But now, in accordance with the ruling idea which has occupied us in this book, let us arrange these four demands in different order. Let us put number three first: “ever seeking and finding the Eternal.” Conceive, at least, that we do this really, and in a practical way. Then we discover that, placed as we certainly are in a world of succession, most of the seeking and finding has got to be done there; that the times of pure abstraction in which we touch the non-successive and supersensual must be few. Hence it follows that the first and second demands are at once fully met; for, if we are indeed faithfully seeking and finding the Eternal whilst living—as all sane men and women must do—in closest contact with the Particular and Fleeting, our acceptances and our renunciations will be governed by this higher term of experience. And further, the transcendent Otherness, perpetually envisaged by us as alone giving the world of sense its beauty, reality and value, will be incarnated and expressed by us in this sense-life, and thus ever more completely tasted and known. It will be drawn by us, as best we can, and often at the cost of bitter struggle, into the limitations of humanity; entincturing our attitude and our actions. And in the degree in which we thus appropriate it, it will be given out by us again to other men.

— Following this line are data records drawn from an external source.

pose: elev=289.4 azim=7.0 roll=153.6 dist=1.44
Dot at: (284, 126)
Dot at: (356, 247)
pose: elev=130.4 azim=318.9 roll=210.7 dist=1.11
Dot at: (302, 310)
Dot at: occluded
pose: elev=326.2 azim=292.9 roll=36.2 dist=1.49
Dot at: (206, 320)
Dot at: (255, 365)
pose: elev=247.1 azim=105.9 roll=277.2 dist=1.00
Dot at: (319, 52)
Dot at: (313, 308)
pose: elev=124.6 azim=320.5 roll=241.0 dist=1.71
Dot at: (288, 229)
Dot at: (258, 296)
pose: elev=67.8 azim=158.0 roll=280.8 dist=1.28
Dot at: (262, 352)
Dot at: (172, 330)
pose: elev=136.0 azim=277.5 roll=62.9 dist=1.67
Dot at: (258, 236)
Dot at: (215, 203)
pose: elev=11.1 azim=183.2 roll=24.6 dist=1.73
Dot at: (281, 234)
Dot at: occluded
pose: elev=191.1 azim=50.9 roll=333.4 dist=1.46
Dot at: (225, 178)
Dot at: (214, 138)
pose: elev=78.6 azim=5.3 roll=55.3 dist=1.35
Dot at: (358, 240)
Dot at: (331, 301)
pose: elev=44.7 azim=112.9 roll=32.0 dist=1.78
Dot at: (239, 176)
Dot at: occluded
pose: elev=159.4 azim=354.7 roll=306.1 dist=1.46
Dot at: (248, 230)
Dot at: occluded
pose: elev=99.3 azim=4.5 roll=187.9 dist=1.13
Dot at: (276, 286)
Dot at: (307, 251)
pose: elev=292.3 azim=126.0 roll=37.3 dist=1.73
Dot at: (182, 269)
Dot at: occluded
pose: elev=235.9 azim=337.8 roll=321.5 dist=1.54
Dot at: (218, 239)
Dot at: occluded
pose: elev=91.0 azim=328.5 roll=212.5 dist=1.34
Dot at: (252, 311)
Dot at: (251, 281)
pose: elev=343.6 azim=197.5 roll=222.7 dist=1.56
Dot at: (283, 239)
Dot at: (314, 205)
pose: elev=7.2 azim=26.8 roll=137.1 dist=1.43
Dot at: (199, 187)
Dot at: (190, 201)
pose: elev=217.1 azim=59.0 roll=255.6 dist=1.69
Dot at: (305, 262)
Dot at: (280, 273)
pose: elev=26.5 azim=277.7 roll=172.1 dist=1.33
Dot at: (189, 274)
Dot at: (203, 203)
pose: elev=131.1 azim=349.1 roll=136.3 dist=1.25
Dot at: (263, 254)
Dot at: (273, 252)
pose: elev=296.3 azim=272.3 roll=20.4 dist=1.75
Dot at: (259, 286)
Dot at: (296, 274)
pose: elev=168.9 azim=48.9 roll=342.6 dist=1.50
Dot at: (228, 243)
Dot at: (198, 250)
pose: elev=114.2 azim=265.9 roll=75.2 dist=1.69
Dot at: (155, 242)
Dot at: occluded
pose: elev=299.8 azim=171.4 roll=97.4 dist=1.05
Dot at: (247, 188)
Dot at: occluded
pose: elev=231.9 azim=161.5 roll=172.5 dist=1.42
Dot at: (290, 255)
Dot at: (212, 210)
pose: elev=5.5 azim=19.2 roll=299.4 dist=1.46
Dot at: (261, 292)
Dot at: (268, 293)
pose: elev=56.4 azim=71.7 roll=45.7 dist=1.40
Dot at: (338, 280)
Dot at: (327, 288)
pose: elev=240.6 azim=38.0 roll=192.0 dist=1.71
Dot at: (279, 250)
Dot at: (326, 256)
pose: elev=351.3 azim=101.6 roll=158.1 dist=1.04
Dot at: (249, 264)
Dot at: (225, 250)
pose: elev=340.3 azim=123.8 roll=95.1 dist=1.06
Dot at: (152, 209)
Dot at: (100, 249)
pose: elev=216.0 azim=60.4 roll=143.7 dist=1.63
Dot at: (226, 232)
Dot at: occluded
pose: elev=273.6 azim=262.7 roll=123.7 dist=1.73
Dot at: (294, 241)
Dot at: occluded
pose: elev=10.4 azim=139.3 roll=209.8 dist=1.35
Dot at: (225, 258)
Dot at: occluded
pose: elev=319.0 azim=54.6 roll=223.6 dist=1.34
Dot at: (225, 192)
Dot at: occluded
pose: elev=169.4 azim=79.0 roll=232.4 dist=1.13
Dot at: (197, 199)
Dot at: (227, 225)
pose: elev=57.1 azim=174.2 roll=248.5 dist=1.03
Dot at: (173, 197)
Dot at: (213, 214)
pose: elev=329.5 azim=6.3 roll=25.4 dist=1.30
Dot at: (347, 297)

All this, of course, says again that which men have been constantly told by those who sought to redeem them from their confusions, and show them the way to fullness of life. “Seek first the Kingdom of God,” said Jesus, “and all the rest shall be added to you.” “Love,” said St. Augustine, “and do what you like”; “Let nothing,” says Thomas a Kempis, “be great or high or acceptable to thee but purely God";[130] and Kabir, “Open your eyes of love, and see Him who pervades this world! consider it well, and know that this is your own country."[131] “Our whole teaching,” says Boehme, “is nothing else than how man should kindle in himself God’s light-world."[132] I do not say that such a presentation of it makes the personal spiritual life any easier: nothing does that. But it does make its central implicit rather clearer, shows us at once its difficulty and its simplicity; since it depends on the consistent subordination of every impulse and every action to one regnant aim and interest—in other words, the unification of the whole self round one centre, the highest conceivable by man. Each of man’s behaviour-cycles is always directed towards some end, of which he may or may not be vividly conscious. But in that perfect unification of the self which is characteristic of the life of Spirit, all his behaviour is brought into one stream of purpose, and directed towards one transcendent end. And this simplification alone means for him a release from conflicting wishes, and so a tremendous increase of power.
If then we admit this formula, “ever seeking and finding the Eternal”—which is of course another rendering of Ruysbroeck’s “aiming at God”—as the prime character of a spiritual life, the secret of human transcendence; what are the agents by which it is done?